■ GIVEN PASSAGE:
As part of my lifelong effort/obsession to promote the work of Lester F. Beck, I just nominated the venerable Human Growth (1947) for the National Film Registry. Here’s my pitch (vote early and often!):
Human Growth (1947) is an educational film of great cultural and historic significance, although now mostly forgotten, with only a handful of prints left in existence. Human Growth was the first sex education film shown widely in schools in the United States. At its peak of popularity in the 1950s, there were over 1,000 prints in circulation. “Life” magazine did a glowing five-page feature story on the film in 1948. Favorable reviews were also in “Time,” “Better Homes & Gardens,” and other popular magazines.
The film was sponsored by the E.C. Brown Trust, a social hygiene organization affiliated with the University of Oregon (UO), and based in Portland, Oregon. The Trust hired a UO psychology professor, Dr. Lester F. Beck, to script the film and lead the production. Beck was a nationally recognized expert in audiovisual education and had already made several educational films of his own. Eddie Albert Productions produced the film, and Sy Wexler shot the film. Wexler, who worked as a cameraman in the Signal Corps for Frank Capra on the “Why We Fight” series, went on to make hundreds of educational films through the 1970s.
Human Growth is neither campy nor threatening, unlike many of the more well-known sex education films that came out in the 1950s-1960s. Human Growth approaches its sensitive subject in a calm, facts-based manner. It demonstrates how families and classrooms can discuss sex openly and without embarrassment. Boys and girls are not segregated, and there is no moralizing. The film also models good pedagogical methods and exemplified how it should be used in actual classrooms. In the film, junior high students watch a film called “Human Growth” and the teacher leads them in discussion before and after the film. “Every single aspect of a film being made must have an educational purpose ultimately related to the classroom so that the film will aid the teacher, but never substitute for him,” Dr. Beck wrote in a 1964 article.
The film won every national and international award for documentary film, including the Golden Eagle Award from the Committee on International Non-theatrical Events (CINE). Thousands of schools from all over the United States and 20 countries worldwide adopted the film, with widespread approval from parents and teachers.

■ AVAILABLE DATA:
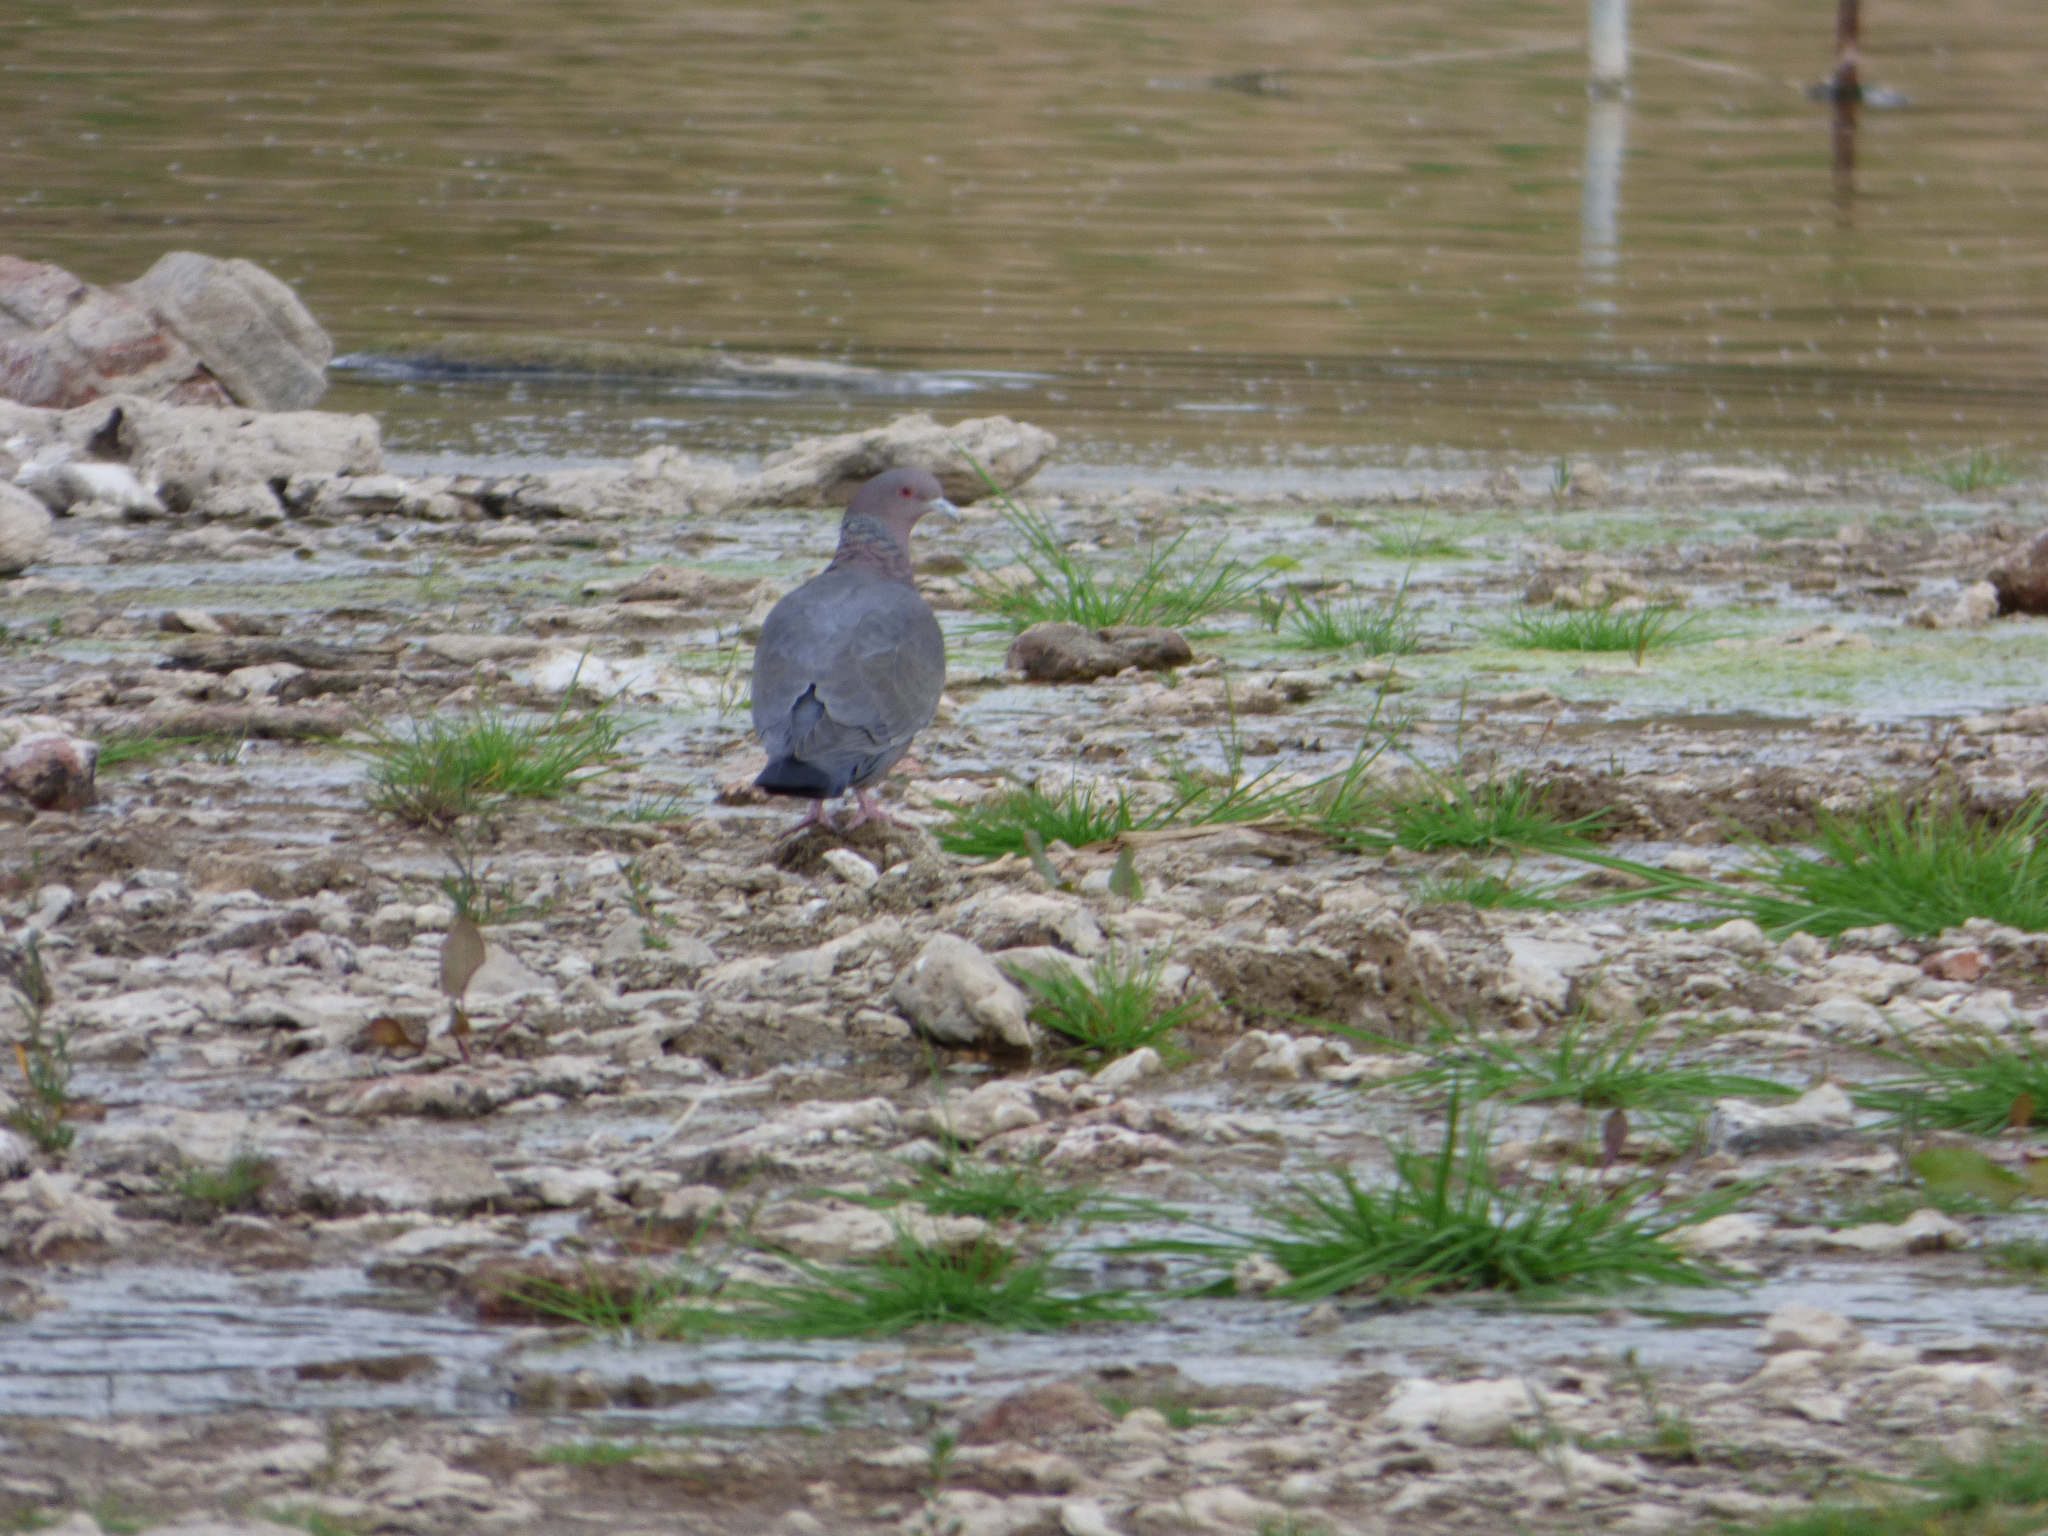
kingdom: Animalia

■ TASKS TO CARRY OUT:
A. According to the passage about the film Human Growth, who shot the film?
B. Reproduce the part of the Human Growth passage that opens with the words containing "The film was" and closes with "through the 1970s.".

■ RESPONSES TO THE EXERCISE:
A. Sy Wexler

B.
The film was sponsored by the E.C. Brown Trust, a social hygiene organization affiliated with the University of Oregon (UO), and based in Portland, Oregon. The Trust hired a UO psychology professor, Dr. Lester F. Beck, to script the film and lead the production. Beck was a nationally recognized expert in audiovisual education and had already made several educational films of his own. Eddie Albert Productions produced the film, and Sy Wexler shot the film. Wexler, who worked as a cameraman in the Signal Corps for Frank Capra on the “Why We Fight” series, went on to make hundreds of educational films through the 1970s.